■ Selected text:
What is the answer, in a world of giants, of multinational
patent mills?  How can individual
innovation be supported?  Must we all
live in fear of idea theft by large corporations?  Must we all finally succumb and become
employees of these same firms?


The problem is particular acute in the
new Web 2.0 software and web services ecosystem.  Very small companies can now develop very
powerful new inventions (read TechCrunch
daily if you hope to try to keep up).  Indeed,
much of the most vital innovation is being accomplished by independent
developers and tiny, creatively-focused groups. 
How can these individuals and teams be helped to thrive?


The best approach may be to join
together independent inventors and small company entrepreneurs into something
of an intellectual property union or cooperative association.  By aggregating patents together into
portfolios, the distributed contributions of many smaller players can be
brought together to achieve economies of scale and scope.


I am involved in one such initiative,
called Share Patents. Share Patents is a
project of Newsilike Media Group.  Share
Patents aims to accomplish four things:  


First, Share Patents will aggregate
the inventions of small players, and pursue patents on behalf of them.  By contrast, most work on patent pooling
currently happens among large companies, and has the effect of excluding small
players or insisting that they relinquish their ability to pursue damages
against the largest companies.

■ Given entries:
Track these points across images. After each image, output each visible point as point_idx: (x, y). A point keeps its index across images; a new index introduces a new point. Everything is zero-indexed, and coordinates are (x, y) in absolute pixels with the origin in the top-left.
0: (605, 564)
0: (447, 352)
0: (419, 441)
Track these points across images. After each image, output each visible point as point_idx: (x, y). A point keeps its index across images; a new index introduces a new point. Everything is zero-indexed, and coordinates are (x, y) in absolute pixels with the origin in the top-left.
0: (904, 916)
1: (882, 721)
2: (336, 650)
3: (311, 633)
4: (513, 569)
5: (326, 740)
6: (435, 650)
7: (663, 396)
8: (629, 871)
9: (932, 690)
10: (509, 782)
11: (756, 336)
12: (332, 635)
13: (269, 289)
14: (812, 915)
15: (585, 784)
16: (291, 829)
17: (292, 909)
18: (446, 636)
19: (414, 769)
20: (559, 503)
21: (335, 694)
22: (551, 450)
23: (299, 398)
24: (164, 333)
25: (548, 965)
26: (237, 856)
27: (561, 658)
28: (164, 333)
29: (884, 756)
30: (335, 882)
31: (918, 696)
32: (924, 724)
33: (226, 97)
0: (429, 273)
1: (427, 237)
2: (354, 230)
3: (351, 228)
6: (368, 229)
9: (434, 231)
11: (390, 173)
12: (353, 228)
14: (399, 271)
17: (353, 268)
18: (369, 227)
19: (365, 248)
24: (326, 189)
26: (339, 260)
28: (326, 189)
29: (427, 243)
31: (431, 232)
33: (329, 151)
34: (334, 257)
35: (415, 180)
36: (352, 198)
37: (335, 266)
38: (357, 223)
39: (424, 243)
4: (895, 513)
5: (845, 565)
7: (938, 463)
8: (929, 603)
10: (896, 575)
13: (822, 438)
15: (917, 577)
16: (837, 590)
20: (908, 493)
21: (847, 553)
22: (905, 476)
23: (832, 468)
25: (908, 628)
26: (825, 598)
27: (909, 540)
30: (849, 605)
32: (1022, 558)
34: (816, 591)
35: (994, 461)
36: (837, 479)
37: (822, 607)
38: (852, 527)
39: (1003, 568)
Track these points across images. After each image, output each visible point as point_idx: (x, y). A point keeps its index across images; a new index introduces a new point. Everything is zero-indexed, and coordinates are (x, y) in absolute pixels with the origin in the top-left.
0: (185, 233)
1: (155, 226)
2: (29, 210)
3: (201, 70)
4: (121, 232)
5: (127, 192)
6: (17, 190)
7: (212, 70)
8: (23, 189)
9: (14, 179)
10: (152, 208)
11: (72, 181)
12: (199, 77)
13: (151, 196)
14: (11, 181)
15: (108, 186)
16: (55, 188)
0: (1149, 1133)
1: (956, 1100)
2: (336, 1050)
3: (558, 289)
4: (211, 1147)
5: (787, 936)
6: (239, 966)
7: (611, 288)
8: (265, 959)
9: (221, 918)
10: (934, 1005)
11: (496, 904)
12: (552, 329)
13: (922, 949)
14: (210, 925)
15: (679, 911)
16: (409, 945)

■ Exercise objective: Print the patents passage word for word, starting at "How can these" and ending at "scale and scope.". Leave the data out of this entirely.

■ Complete answer:
How can these individuals and teams be helped to thrive?


The best approach may be to join
together independent inventors and small company entrepreneurs into something
of an intellectual property union or cooperative association.  By aggregating patents together into
portfolios, the distributed contributions of many smaller players can be
brought together to achieve economies of scale and scope.